$CBAS has asked for the wisdom of the Perl Monks concerning the following question:

I'm a little, no, I'm very tired and I can't figure out a good/nice/clean/legal way to read from a socket (INET) until it matches a certain string (4 characters to be correct).
I'd do byte-per-byte reading if it didn't suck so much but is there really no efficient way to do this type of thing?
I was sorta thinking of changing the default EOL character but I couldn't find how to do that (if it's even possible) ...

Anyone out there with some help for a poor kid like me?

thanks,
CBAS

Replies are listed 'Best First'.
Re: reading from sockets
by Dominus (Parson) on Nov 12, 2000 at 06:31 UTC
    Try this:

    { local $/ = "abcd"; $data = <SOCKET>; }
    This should read data from the socket until it sees "abcd" and then it will stop.
Re: reading from sockets
by AgentM (Curate) on Nov 12, 2000 at 06:29 UTC
    You can never know ahead of time what will come in on a socket. The socket is buffered by the OS drivers and the only way to read "up until a point" is to read in data in segments (packets), find the point you want and truncate the rest (or ignore it). Hopefully, you are using TCP (vs. UDP) so the packet will arrive more likely intact. Read the packet in (you should know it's size perhaps with a peek) and split(/1234/,$buffer,1); on the data. The returned data is the data is relevant to you.
    AgentM Systems nor Nasca Enterprises nor Bone::Easy nor Macperl is responsible for the comments made by AgentM. Remember, you can build any logical system with NOR.
      However, since TCP sockets that really receive their data in packets look like any pipe, it could be cool to do it so that I could define a regexp, and after a while of munching I would have a match and socket in such state that reading from it would give me the area of $' ($' itself would obviously be undefined...). I even imagine this could be technically possible, at least if regexp is in maximal non-greedy mode (so it wouldn't need to go further down the socket just to see if longer match was possible). However, I don't see a way to do this with current perl. Is there? Should somebody code it?

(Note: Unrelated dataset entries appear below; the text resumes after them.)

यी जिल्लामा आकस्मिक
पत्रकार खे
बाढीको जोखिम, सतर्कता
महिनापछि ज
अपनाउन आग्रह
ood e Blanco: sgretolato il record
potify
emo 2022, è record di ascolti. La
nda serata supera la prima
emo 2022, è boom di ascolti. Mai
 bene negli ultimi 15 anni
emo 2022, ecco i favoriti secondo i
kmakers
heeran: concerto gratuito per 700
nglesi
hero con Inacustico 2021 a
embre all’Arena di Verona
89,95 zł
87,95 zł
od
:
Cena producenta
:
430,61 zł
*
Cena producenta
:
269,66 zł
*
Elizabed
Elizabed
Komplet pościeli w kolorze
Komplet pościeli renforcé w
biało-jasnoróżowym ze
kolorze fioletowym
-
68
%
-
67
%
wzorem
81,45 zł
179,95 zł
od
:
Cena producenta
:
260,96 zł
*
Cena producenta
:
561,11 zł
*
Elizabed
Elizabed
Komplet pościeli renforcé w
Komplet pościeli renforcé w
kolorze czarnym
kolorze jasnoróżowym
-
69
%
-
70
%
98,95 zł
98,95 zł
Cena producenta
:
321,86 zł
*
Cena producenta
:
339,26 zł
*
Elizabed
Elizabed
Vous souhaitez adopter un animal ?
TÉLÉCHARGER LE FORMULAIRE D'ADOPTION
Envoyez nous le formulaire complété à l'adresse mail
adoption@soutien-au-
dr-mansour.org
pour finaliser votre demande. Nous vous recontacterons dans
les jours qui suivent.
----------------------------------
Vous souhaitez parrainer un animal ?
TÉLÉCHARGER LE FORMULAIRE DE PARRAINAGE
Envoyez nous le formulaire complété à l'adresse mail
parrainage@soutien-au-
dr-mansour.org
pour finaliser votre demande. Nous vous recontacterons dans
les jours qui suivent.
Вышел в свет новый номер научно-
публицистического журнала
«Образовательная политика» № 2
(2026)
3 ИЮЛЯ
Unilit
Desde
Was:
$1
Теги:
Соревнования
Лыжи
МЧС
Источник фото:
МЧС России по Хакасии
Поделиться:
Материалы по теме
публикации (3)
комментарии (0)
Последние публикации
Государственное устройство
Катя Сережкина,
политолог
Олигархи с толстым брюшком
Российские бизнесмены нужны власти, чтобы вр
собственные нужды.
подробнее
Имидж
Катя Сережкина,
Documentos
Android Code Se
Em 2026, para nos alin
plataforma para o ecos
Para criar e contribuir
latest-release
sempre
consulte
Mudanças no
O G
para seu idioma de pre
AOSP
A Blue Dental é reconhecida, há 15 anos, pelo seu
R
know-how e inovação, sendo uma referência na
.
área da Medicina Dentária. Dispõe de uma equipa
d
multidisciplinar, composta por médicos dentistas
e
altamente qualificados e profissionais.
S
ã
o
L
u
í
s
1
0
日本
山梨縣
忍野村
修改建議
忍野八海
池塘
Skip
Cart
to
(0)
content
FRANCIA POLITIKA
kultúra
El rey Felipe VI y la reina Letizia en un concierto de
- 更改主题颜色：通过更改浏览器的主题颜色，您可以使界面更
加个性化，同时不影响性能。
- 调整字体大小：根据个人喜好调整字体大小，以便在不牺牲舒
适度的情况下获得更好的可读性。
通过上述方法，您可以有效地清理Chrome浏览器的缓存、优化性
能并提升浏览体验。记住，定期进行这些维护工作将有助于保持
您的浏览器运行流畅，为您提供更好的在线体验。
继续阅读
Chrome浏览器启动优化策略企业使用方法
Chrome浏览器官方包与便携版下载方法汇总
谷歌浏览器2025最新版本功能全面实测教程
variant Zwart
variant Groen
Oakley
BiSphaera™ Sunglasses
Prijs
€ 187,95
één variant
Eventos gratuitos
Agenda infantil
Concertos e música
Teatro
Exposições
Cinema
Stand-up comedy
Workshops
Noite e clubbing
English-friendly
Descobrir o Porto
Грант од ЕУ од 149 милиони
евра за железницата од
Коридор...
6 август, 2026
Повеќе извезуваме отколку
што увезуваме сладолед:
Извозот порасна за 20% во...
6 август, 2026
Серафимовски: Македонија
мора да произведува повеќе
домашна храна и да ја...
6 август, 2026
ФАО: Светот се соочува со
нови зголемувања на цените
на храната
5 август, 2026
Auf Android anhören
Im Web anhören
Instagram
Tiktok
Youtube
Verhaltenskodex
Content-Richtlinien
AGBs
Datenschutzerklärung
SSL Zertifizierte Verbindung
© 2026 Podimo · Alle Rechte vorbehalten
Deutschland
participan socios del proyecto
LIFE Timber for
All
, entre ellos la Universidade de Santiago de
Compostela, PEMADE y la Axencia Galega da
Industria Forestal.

      Currently if I want to do linefree regexp on socket, I have to

      undef $/; $slurp=<SOCKET>; $slurp =~ m/wha+t\n?\s*ever/;
      to do that. That kinda pisses me off, because then I'll have to emulate the pipe behaviour

      $s=(length $`)+(length $&); substr($slurp,$s) =~ m/post\s*match/;
      to do what I want, plus I have to download more than I actually needed. (I'm not quite sure about that)
        I don't know what you mean by "download more than I need" since whatever you read in on the socket descriptor is already in your computer's socket buffer. The penalty for reading in data as 40 Kb vs. 400 Kb. is negligible. If you know that the current packet will or will not contain these four characters, then the search will reveal it. When you do $data=<SOCKET>, that does not send a request to the host for data, it snatches the data that's already in the buffer. If you wanted simulated network pipes, then you would have to read in one byte at a time after sending a request for a byte, checking and checking for a match, obviously very inefficient (like TCP telnet). Mark_Dominus solution is OK but it certainly doesn't behave any differently than reading in the data buffer, stopping where the regex matches, and returning the rest. Your best bet is NOT trying to force a "fluid pipe" behavior on something that will come in chunks which should be self-descriptive (the fact that a chunk/packet is waiting often enough to determine what its purpose is.) Snatch what you need and discard the rest is the ONLY solution.
        AgentM Systems nor Nasca Enterprises nor Bone::Easy nor Macperl is responsible for the comments made by AgentM. Remember, you can build any logical system with NOR.